Fragmento de página>
A pocos pasos de donde mi padre trabajaba había una escuela pública. A menudo, cuando llegaba a casa con una nota del colegio que hacía referencia a mi mal comportamiento, mi padre amenazaba con inscribirme allí.
Nunca cumplió esa amenaza.
Cuando finalmente fui expulsado, mi castigo fue ver la cara de decepción de ambos y escuchar, una vez más, las palabras que para entonces reconocía casi como un mantra: «¿Por qué te empeñas en desperdiciar todas estas oportunidades?».
Me siento mezquino porque, mientras hacía un inventario de las cosas que he hecho por mi hijo, terminé haciendo un listado de todo lo que mis padres hicieron por mí.
Mi vida nunca fue difícil. Sería hipócrita decirle eso a mi hijo. Tomé malas decisiones, pagué las consecuencias. Eso es lo que quisiera evitarle a él.

Datos mostrados>
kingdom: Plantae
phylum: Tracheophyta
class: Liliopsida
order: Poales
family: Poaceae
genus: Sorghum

---

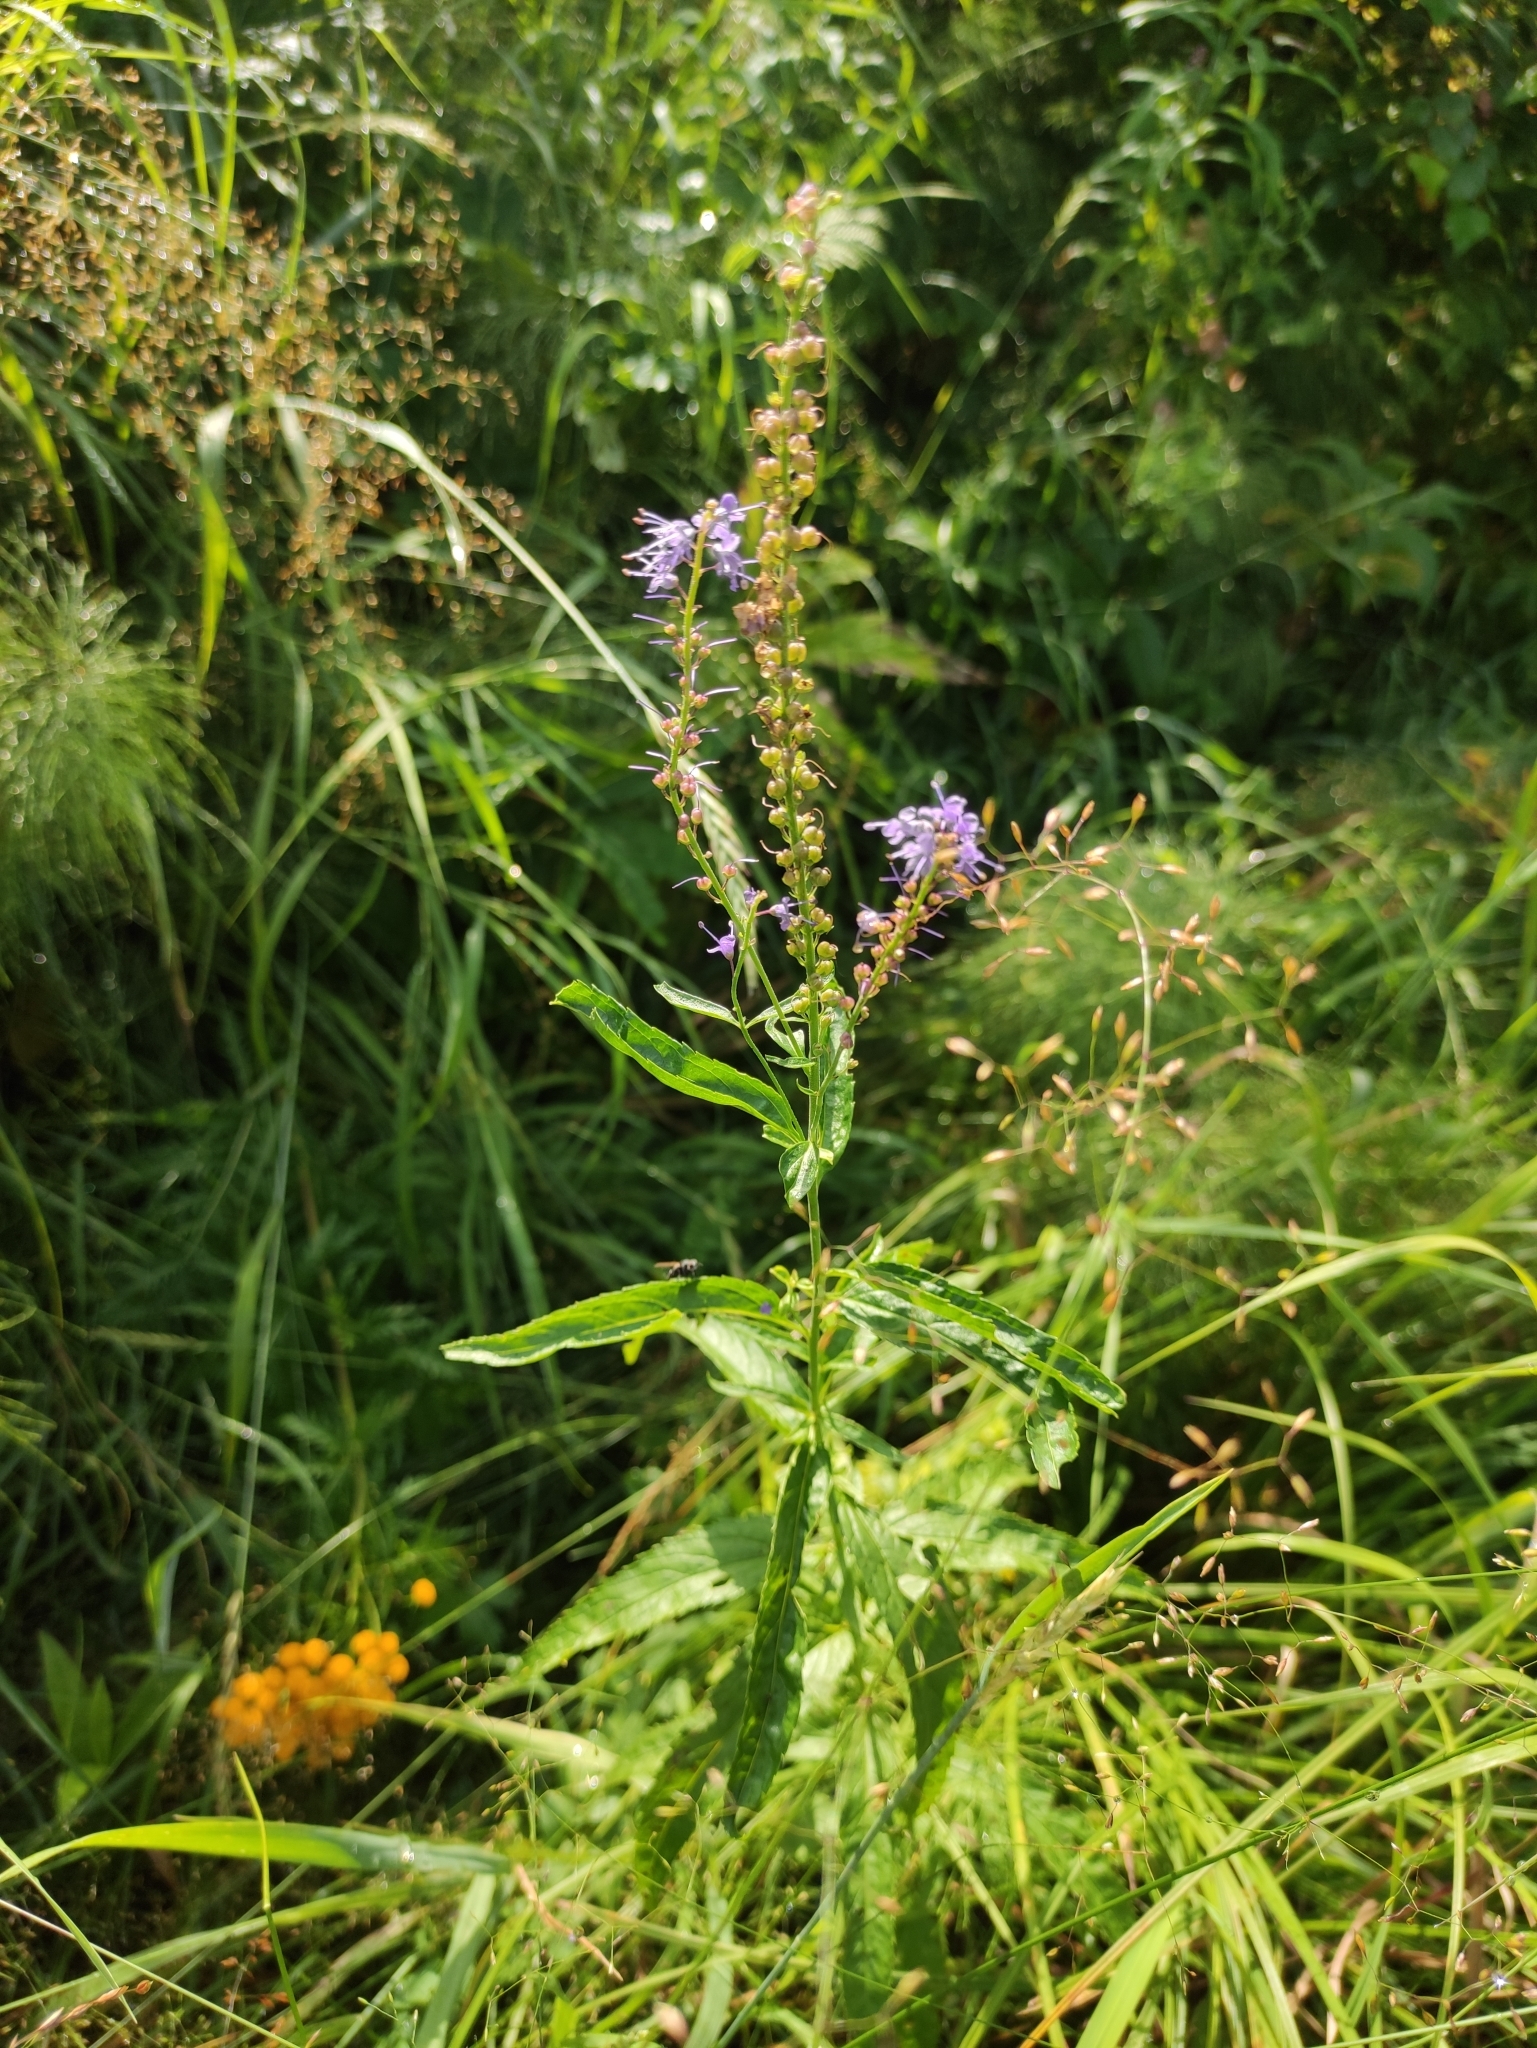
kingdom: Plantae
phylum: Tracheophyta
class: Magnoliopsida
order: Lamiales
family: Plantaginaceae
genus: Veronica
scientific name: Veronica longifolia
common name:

Trabajo por hacer>
- a) En el fragmento, ¿con qué amenazaba el padre cuando quien narra llegaba a casa con una nota del colegio sobre su mal comportamiento?
- b) Cambia en el fragmento la parte que empieza en "Nunca cumplió esa" y continúa hasta "evitarle a él.", reemplazando "inventario" por "recuento".

Respuestas por tarea>
- a) Con inscribirlo en la escuela pública que había a pocos pasos de donde él trabajaba.

- b)
Nunca cumplió esa amenaza.
Cuando finalmente fui expulsado, mi castigo fue ver la cara de decepción de ambos y escuchar, una vez más, las palabras que para entonces reconocía casi como un mantra: «¿Por qué te empeñas en desperdiciar todas estas oportunidades?».
Me siento mezquino porque, mientras hacía un recuento de las cosas que he hecho por mi hijo, terminé haciendo un listado de todo lo que mis padres hicieron por mí.
Mi vida nunca fue difícil. Sería hipócrita decirle eso a mi hijo. Tomé malas decisiones, pagué las consecuencias. Eso es lo que quisiera evitarle a él.